A origem do termo “paciente zero” data de uma investigação dos Centros de Controle e Prevenção de Doenças dos EUA (CDC) no início dos anos 1980. Os pesquisadores estavam tentando mapear os primeiros casos de AIDS nos EUA e traçar conexões entre eles. Em um estudo de 1984, Gaëtan Dugas foi rotulado como “Patient O” (a letra “O” de “Outside of California”), indicando que ele era um paciente de fora da área de estudo central (Califórnia). No entanto, essa letra “O” foi interpretada erroneamente como o número “0” — zero — e assim nasceu o mito do “paciente zero”.

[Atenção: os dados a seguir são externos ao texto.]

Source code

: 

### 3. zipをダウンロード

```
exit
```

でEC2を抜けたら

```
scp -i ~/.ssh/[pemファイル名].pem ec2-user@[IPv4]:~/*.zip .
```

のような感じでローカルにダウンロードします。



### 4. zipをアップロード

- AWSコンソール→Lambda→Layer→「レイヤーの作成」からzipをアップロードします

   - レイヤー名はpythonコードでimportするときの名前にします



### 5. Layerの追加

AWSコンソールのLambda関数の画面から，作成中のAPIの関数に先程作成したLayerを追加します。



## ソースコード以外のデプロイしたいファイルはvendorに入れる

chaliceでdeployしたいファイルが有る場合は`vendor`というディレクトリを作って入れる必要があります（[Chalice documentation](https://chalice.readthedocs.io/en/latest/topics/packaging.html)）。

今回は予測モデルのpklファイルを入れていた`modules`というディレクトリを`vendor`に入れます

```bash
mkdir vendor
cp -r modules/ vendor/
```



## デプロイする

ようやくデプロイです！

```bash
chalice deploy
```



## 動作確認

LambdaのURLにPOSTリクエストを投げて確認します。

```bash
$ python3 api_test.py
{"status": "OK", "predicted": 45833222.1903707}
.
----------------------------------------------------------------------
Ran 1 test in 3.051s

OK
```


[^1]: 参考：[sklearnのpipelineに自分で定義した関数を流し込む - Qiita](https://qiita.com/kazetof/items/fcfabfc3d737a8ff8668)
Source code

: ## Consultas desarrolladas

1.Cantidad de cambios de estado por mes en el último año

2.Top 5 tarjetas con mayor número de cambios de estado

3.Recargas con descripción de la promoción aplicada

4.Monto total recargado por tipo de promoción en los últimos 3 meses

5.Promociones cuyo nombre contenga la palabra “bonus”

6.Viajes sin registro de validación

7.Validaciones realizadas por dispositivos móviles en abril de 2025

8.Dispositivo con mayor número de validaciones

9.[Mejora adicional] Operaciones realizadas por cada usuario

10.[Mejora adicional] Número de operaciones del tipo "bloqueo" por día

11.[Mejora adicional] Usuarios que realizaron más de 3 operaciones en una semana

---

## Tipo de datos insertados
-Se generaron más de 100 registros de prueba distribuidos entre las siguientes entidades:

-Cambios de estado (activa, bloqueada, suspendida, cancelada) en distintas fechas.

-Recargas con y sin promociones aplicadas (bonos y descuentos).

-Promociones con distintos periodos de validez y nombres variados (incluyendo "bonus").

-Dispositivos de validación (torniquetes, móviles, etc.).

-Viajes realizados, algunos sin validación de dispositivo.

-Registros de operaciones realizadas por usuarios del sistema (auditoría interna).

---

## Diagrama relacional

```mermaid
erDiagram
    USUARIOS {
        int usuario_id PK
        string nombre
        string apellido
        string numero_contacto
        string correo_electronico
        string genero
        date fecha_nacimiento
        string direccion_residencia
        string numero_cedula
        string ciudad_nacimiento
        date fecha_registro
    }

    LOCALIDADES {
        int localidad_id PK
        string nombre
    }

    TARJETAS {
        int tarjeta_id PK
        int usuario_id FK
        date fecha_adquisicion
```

Dugas cooperou com as autoridades de saúde, fornecendo informações detalhadas sobre seus parceiros sexuais, o que ajudou os pesquisadores a mapear uma rede de transmissão precoce do HIV. No entanto, ele acabou sendo injustamente transformado em um vilão público, acusado de ser o “responsável” pela introdução do vírus nos EUA. A mídia e o livro de Shilts reforçaram essa imagem, apesar de não haver nenhuma evidência científica de que Dugas foi o primeiro caso de HIV nos Estados Unidos.
Estudos genéticos posteriores, particularmente um estudo de 2016 que analisou amostras de sangue arquivadas de pacientes dos anos 1970, mostraram que o HIV já estava presente em Nova York por volta de 1970, bem antes da chegada de Dugas ao cenário epidemiológico. O caso de Gaëtan Dugas e o termo “paciente zero” se tornaram um exemplo clássico de como erros de interpretação e sensacionalismo midiático podem criar mitos duradouros e estigmatizar indivíduos injustamente.
Atualmente, muitos especialistas consideram inadequado usar o termo “paciente zero”, dada sua carga estigmatizante e imprecisão científica.
Se você quer entender melhor essa história, recomendamos duas leituras essenciais:
"Patient Zero and the Making of the AIDS Epidemic", livro do historiador da ciência Richard McKay – uma análise profunda na origem do termo e seus impactos.
"'Reservatórios de doenças venéreas', 'MSM/HSH' e 'PWA'", artigo de João Paulo Gugliotti e Richard Miskolci, publicado na revista Ciência & Saúde Coletiva – que discute como certos grupos são injustamente vistos como fontes de doenças.